What you have to do:
Please reproduce the following records exactly, with nothing omitted.

--- START ---

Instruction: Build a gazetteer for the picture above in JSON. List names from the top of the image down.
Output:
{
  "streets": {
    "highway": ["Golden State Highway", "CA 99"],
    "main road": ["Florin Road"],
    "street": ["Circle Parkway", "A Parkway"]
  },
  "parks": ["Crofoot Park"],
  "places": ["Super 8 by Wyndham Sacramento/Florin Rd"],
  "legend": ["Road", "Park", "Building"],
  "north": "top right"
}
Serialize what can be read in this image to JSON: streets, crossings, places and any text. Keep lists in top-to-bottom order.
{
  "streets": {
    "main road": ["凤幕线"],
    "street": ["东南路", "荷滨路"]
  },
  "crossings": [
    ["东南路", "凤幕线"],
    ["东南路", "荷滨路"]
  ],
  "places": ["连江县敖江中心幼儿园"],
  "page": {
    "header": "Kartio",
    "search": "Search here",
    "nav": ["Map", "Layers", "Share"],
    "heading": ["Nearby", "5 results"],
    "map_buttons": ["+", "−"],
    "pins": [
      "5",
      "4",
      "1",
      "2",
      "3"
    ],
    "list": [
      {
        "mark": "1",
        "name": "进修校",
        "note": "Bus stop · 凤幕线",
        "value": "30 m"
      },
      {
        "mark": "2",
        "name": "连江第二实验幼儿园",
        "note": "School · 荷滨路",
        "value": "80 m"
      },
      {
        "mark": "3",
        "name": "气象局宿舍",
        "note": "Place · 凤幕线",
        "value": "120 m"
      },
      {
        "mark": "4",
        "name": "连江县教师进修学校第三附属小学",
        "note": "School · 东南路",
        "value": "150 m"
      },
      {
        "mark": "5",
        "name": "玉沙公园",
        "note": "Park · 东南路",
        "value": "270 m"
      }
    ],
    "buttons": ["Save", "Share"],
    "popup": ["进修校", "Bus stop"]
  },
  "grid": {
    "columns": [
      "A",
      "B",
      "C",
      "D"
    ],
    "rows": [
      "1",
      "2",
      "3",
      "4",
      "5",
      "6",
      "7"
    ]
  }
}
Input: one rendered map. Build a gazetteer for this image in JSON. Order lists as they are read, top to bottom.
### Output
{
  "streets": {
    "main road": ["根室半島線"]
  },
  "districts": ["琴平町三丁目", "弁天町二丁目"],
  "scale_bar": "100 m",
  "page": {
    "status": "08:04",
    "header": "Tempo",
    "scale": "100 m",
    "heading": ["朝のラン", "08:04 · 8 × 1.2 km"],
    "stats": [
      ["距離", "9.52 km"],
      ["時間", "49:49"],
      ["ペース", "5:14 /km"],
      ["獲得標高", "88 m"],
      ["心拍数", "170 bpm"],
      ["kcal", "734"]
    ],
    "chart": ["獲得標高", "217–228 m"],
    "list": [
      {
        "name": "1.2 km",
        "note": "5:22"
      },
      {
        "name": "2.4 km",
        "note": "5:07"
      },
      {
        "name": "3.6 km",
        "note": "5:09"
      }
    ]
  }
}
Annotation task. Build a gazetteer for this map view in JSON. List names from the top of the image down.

--- END ---

Exercise response:
Instruction: Build a gazetteer for the picture above in JSON. List names from the top of the image down.
Output:
{
  "streets": {
    "highway": ["Golden State Highway", "CA 99"],
    "main road": ["Florin Road"],
    "street": ["Circle Parkway", "A Parkway"]
  },
  "parks": ["Crofoot Park"],
  "places": ["Super 8 by Wyndham Sacramento/Florin Rd"],
  "legend": ["Road", "Park", "Building"],
  "north": "top right"
}
Serialize what can be read in this image to JSON: streets, crossings, places and any text. Keep lists in top-to-bottom order.
{
  "streets": {
    "main road": ["凤幕线"],
    "street": ["东南路", "荷滨路"]
  },
  "crossings": [
    ["东南路", "凤幕线"],
    ["东南路", "荷滨路"]
  ],
  "places": ["连江县敖江中心幼儿园"],
  "page": {
    "header": "Kartio",
    "search": "Search here",
    "nav": ["Map", "Layers", "Share"],
    "heading": ["Nearby", "5 results"],
    "map_buttons": ["+", "−"],
    "pins": [
      "5",
      "4",
      "1",
      "2",
      "3"
    ],
    "list": [
      {
        "mark": "1",
        "name": "进修校",
        "note": "Bus stop · 凤幕线",
        "value": "30 m"
      },
      {
        "mark": "2",
        "name": "连江第二实验幼儿园",
        "note": "School · 荷滨路",
        "value": "80 m"
      },
      {
        "mark": "3",
        "name": "气象局宿舍",
        "note": "Place · 凤幕线",
        "value": "120 m"
      },
      {
        "mark": "4",
        "name": "连江县教师进修学校第三附属小学",
        "note": "School · 东南路",
        "value": "150 m"
      },
      {
        "mark": "5",
        "name": "玉沙公园",
        "note": "Park · 东南路",
        "value": "270 m"
      }
    ],
    "buttons": ["Save", "Share"],
    "popup": ["进修校", "Bus stop"]
  },
  "grid": {
    "columns": [
      "A",
      "B",
      "C",
      "D"
    ],
    "rows": [
      "1",
      "2",
      "3",
      "4",
      "5",
      "6",
      "7"
    ]
  }
}
Input: one rendered map. Build a gazetteer for this image in JSON. Order lists as they are read, top to bottom.
### Output
{
  "streets": {
    "main road": ["根室半島線"]
  },
  "districts": ["琴平町三丁目", "弁天町二丁目"],
  "scale_bar": "100 m",
  "page": {
    "status": "08:04",
    "header": "Tempo",
    "scale": "100 m",
    "heading": ["朝のラン", "08:04 · 8 × 1.2 km"],
    "stats": [
      ["距離", "9.52 km"],
      ["時間", "49:49"],
      ["ペース", "5:14 /km"],
      ["獲得標高", "88 m"],
      ["心拍数", "170 bpm"],
      ["kcal", "734"]
    ],
    "chart": ["獲得標高", "217–228 m"],
    "list": [
      {
        "name": "1.2 km",
        "note": "5:22"
      },
      {
        "name": "2.4 km",
        "note": "5:07"
      },
      {
        "name": "3.6 km",
        "note": "5:09"
      }
    ]
  }
}
Annotation task. Build a gazetteer for this map view in JSON. List names from the top of the image down.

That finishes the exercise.